Task goal:
Please reproduce the full set of data below exactly.

[Source records]
- - - -

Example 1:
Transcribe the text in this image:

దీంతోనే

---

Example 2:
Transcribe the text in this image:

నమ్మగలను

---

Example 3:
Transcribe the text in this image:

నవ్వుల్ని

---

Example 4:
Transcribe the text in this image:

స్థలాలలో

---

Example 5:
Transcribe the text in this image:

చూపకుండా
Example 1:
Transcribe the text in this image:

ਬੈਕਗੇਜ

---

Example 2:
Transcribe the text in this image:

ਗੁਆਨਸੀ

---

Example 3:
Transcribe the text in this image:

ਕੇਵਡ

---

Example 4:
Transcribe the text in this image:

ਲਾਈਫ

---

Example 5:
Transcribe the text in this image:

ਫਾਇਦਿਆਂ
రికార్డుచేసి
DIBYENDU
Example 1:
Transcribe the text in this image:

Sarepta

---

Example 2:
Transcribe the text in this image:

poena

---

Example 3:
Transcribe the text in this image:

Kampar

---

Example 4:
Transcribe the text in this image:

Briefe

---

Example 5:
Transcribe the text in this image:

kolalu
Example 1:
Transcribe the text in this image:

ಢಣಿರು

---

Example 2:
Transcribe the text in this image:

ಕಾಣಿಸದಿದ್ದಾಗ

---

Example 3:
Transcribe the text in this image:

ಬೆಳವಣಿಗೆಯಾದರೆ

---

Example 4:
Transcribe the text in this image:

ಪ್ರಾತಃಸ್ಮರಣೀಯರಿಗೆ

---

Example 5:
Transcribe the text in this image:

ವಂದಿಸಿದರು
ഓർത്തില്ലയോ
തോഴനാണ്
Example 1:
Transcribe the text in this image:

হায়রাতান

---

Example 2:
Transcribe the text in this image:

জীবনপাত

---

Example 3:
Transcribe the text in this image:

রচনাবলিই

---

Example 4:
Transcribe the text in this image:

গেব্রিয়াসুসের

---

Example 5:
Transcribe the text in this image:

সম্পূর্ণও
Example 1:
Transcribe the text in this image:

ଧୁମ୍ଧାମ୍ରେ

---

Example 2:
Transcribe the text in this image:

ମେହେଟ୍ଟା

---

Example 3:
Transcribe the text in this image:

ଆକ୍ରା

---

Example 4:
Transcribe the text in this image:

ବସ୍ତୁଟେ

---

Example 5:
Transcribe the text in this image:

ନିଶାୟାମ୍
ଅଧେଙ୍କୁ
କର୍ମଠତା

- - - -

Solution:
Example 1:
Transcribe the text in this image:

దీంతోనే

---

Example 2:
Transcribe the text in this image:

నమ్మగలను

---

Example 3:
Transcribe the text in this image:

నవ్వుల్ని

---

Example 4:
Transcribe the text in this image:

స్థలాలలో

---

Example 5:
Transcribe the text in this image:

చూపకుండా
Example 1:
Transcribe the text in this image:

ਬੈਕਗੇਜ

---

Example 2:
Transcribe the text in this image:

ਗੁਆਨਸੀ

---

Example 3:
Transcribe the text in this image:

ਕੇਵਡ

---

Example 4:
Transcribe the text in this image:

ਲਾਈਫ

---

Example 5:
Transcribe the text in this image:

ਫਾਇਦਿਆਂ
రికార్డుచేసి
DIBYENDU
Example 1:
Transcribe the text in this image:

Sarepta

---

Example 2:
Transcribe the text in this image:

poena

---

Example 3:
Transcribe the text in this image:

Kampar

---

Example 4:
Transcribe the text in this image:

Briefe

---

Example 5:
Transcribe the text in this image:

kolalu
Example 1:
Transcribe the text in this image:

ಢಣಿರು

---

Example 2:
Transcribe the text in this image:

ಕಾಣಿಸದಿದ್ದಾಗ

---

Example 3:
Transcribe the text in this image:

ಬೆಳವಣಿಗೆಯಾದರೆ

---

Example 4:
Transcribe the text in this image:

ಪ್ರಾತಃಸ್ಮರಣೀಯರಿಗೆ

---

Example 5:
Transcribe the text in this image:

ವಂದಿಸಿದರು
ഓർത്തില്ലയോ
തോഴനാണ്
Example 1:
Transcribe the text in this image:

হায়রাতান

---

Example 2:
Transcribe the text in this image:

জীবনপাত

---

Example 3:
Transcribe the text in this image:

রচনাবলিই

---

Example 4:
Transcribe the text in this image:

গেব্রিয়াসুসের

---

Example 5:
Transcribe the text in this image:

সম্পূর্ণও
Example 1:
Transcribe the text in this image:

ଧୁମ୍ଧାମ୍ରେ

---

Example 2:
Transcribe the text in this image:

ମେହେଟ୍ଟା

---

Example 3:
Transcribe the text in this image:

ଆକ୍ରା

---

Example 4:
Transcribe the text in this image:

ବସ୍ତୁଟେ

---

Example 5:
Transcribe the text in this image:

ନିଶାୟାମ୍
ଅଧେଙ୍କୁ
କର୍ମଠତା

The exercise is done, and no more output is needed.